Voici la réponse que Dorante (représentant Molière) fait à Lysidias :

« Pour le discours moral que vous appelez un sermon, il est certain que de vrais dévots qui l'ont ouï n'ont pas trouvé qu'il trouvât ce que vous dites ; et sans doute que ces paroles d'enfer et de chaudière bouillantes sont assez justifiées par l'extravagance d'Arnolphe et par l'innocence de celle à qui il parle. »

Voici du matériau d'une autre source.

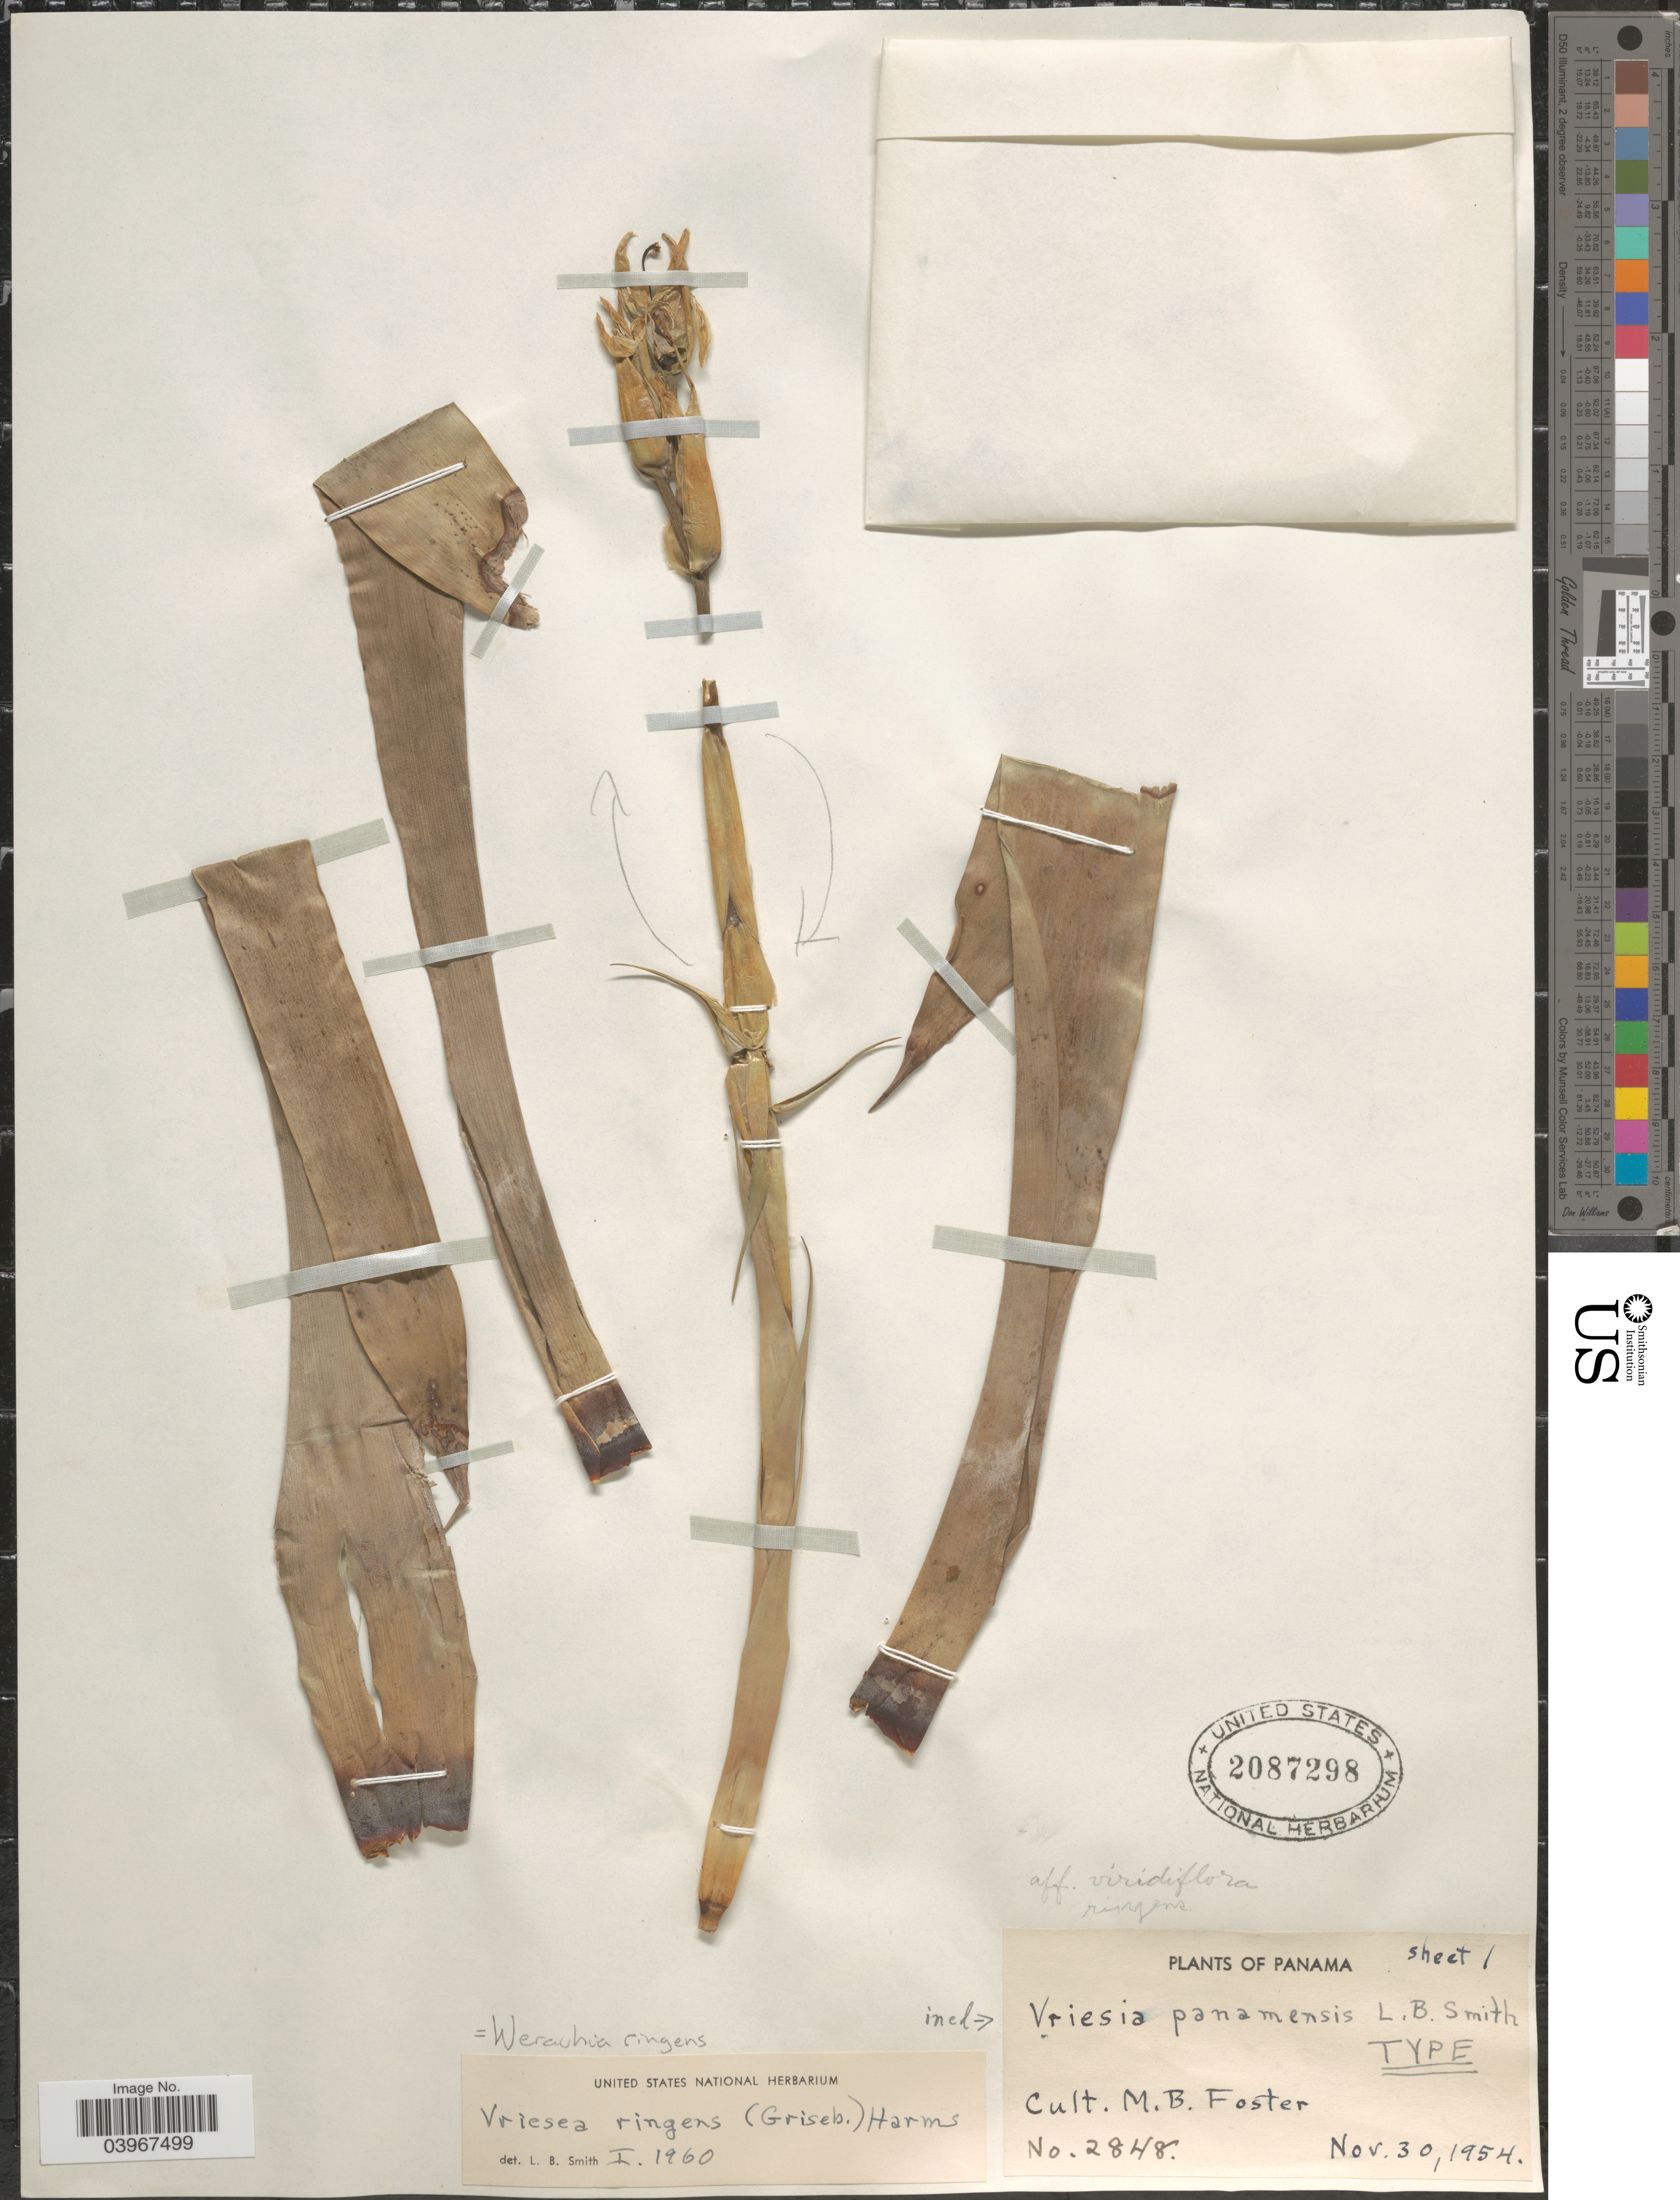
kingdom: Plantae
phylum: Tracheophyta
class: Liliopsida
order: Poales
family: Bromeliaceae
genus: Werauhia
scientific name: Werauhia ringens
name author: (Griseb.) J.R. Grant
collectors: M. B. Foster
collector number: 2848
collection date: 1954-11-30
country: Panama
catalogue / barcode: US 2087298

Cette scène de l'école des femmes reste très vivante durant son époque. Molière y fera encore illusion dans son Dom Juan en 1665 quand il fera a contrario dans la bouche de Dom Juan l'éloge de l'infidélité.

 

Eléments de conclusion :

Molière se livre à une satire de la société dans laquelle la femme est cantonnée à son rôle d'épouse soumise. Les pratiques religieuses sont remises en cause dans  cette scène car la religion devient l'adjuvant d'Arnolphe. C'est le discours religieux qui lui permet d'assujettir Agnès. Le comique est ici satirique : il a pour but la critique de la société. La scène représente en effet deux parties du monde : les dévots et les libertins.

Agnès dans cette scène écoute son tuteur et  lit docilement ses maximes. L'éducation d'Arnolphe porte-t-elle  ses fruits ? Le spectateur découvrira dès la scène 4 grâce à Horace qu'Agnès s'est déjà émancipée et ne suit plus guère les préceptes d' Arnolphe.